Ich erinnere mich an ein Telefonat mit der Pariser Redaktion, die sich nach den Details dieser Maßnahmen erkundigte. Dort hatte man die blutige Niederschlagung des Aufstands auf dem Tiananmen-Platz in Peking frisch im Gedächtnis. Auf mich wiederum wirkten die Polizisten mit ihren Knüppeln und weißen Schutzschildern nicht so bedrohlich, mein deutscher Erfahrungshorizont mit Demonstrationen beschränkte sich allerdings auf die Proteste gegen die Wiederaufbereitungsanlage in Wackersdorf.

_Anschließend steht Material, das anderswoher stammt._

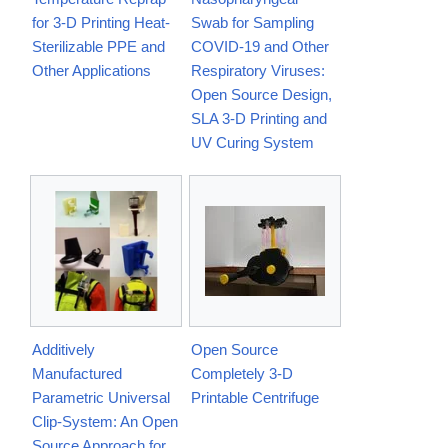
for 3-D Printing Heat-
Swab for Sampling
Sterilizable PPE and
COVID-19 and Other
Other Applications
Respiratory Viruses:
Open Source Design,
SLA 3-D Printing and
UV Curing System
Additively
Open Source
Manufactured
Completely 3-D
Parametric Universal
Printable Centrifuge
Clip-System: An Open
Source Approach for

Die Drohkulisse schreckte die Leipziger aber nicht ab, obwohl sie anders als ich den Ernst der Lage erkannten. Bis zu 70.000 Menschen zogen an diesem Abend auf dem Georgi-Ring um die Innenstadt. Sie skandierten: "Wir bleiben hier", was die bisherige Demonstranten-Parole "Wir wollen raus" ersetzte und eine wichtige Neuausrichtung markierte. Man kämpfte plötzlich nicht mehr für die Ausreise, sondern für eine bessere Zukunft in diesem Land. "Wir sind das Volk" und "Gorbi, Gorbi" riefen die Menschen und sangen die Internationale. Zwischendurch hörte ich auch den Anfang von We shall overcome.
Kommentare
Rückblickend betrachtet.....
geht es mir genauso. Man hat Weltgeschichte am eigenen Leib erlebt und begreift es erst Jahre später.....
Deutschland hat damals die Chance verpasst sich gesellschaftlich weiterzuentwickeln...

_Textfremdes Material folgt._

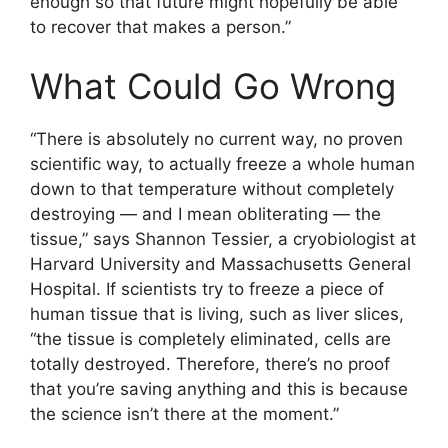
enough so that future might hopefully be able
to recover that makes a person.”
What Could Go Wrong
“There is absolutely no current way, no proven
scientific way, to actually freeze a whole human
down to that temperature without completely
destroying — and I mean obliterating — the
tissue,” says Shannon Tessier, a cryobiologist at
Harvard University and Massachusetts General
Hospital. If scientists try to freeze a piece of
human tissue that is living, such as liver slices,
“the tissue is completely eliminated, cells are
totally destroyed. Therefore, there’s no proof
that you’re saving anything and this is because
the science isn’t there at the moment.”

Mit harter Westmark wurde die Chance auf einen gesellschaftlichen Wandel erstickt. Die Zeit war noch nicht reif dafür
Der Kapitalismus ist nicht die Endstufe der Entwicklung, man weigert sich nur noch es anzuerkennen.......es ist ein tabu dieser Republik. Das momentane System ist ebenso menschenverachtend, nur auf perfide, versteckte Weise. Das Establishment tut ja auch alles um den bösen Sozialisums zu verteufeln. Er wird kommen, irgendwann
Danke schöner Artikel!
@1 - Heinz Keßler
Und was ist, Ihrer Meinung nach, dann die Endstufe ?

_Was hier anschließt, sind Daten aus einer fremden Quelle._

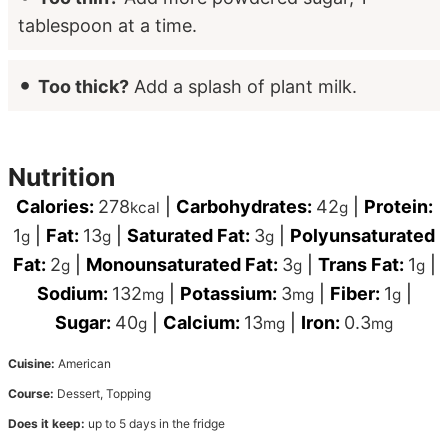
tablespoon at a time.
Too thick?
Add a splash of plant milk.
Nutrition
Calories:
278
|
Carbohydrates:
42
|
Protein:
kcal
g
1
|
Fat:
13
|
Saturated Fat:
3
|
Polyunsaturated
g
g
g
Fat:
2
|
Monounsaturated Fat:
3
|
Trans Fat:
1
|
g
g
g
Sodium:
132
|
Potassium:
3
|
Fiber:
1
|
mg
mg
g
Sugar:
40
|
Calcium:
13
|
Iron:
0.3
g
mg
mg
Cuisine:
American
Course:
Dessert, Topping
Does it keep:
up to 5 days in the fridge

Wir haben doch mittlerweile alles durchprobiert. Das gegenwärtige System ist schlecht, aber von allen mir bekannten Systemen noch das am wenigsten schlechte.
Falls Sie ein besseres kennen, dann wäre ich an Details interessiert.
Auch...
...für mich als südwestlicher Westdeutscher (BaWü) war die DDR quasi Ausland. Und während der Umbruchsphase 1989/90 befand ich mich im Gegensatz zur Autorin ganz weit weg. Als studentischer Rucksackreisender hatte ich das ganze zwischen der Türkei und Indonesien in den dortigen Medien (Zeitungen noch) miterleben können, wobei dort, bis auf den Mauerfall selbst natürlich, generell die etwas später, jedoch immer noch parallel aufgetretene Iraq-Kuwait Krise im Vordergrund stand, sowie der Verlauf der Fußball-WM (Wer wurde Weltmeister?). Einzig in Thailand waren die fortschreitenden deutschen Ereignisse Meldungen auf der Titelseite wert. Und irgendwie hat mich das auch nicht so berührt. Während dieser Zeit sprachen mich jedoch viele "Westler", insbesonders aus dem angelsächsischen Raum, Engländer, Australier, auf diese Ereignisse an, mit der Befürchtung einer neuen deutschen "Großmachtstellung", der ich nur mit Hinweisen auf die 1968er Zeit und der ansonsten mir damals schon bewussten (west)deutschen politischen Trägheit auf Grund materiellem Wohlstandes entgegenzuwirken versuchte. Jedenfalls verließ ich Westdeutschland im August 1989 und kam nach Gesamtdeutschland im November 1990 zurück. War schon irgendwie komisch.
Veränderungen
Ich finde, man sollte die Geschehnisse von damals und deren Jahrestage gerade in der heutigen Zeit stärker vergegenwärtigen. Damals hatten viele Menschen den Mut, trotz einem repressivem System welches eindeutig auch gewillt und in der Lage war sich mit Gewalt zu verteidigen, ihre Wünsche zu artikulieren.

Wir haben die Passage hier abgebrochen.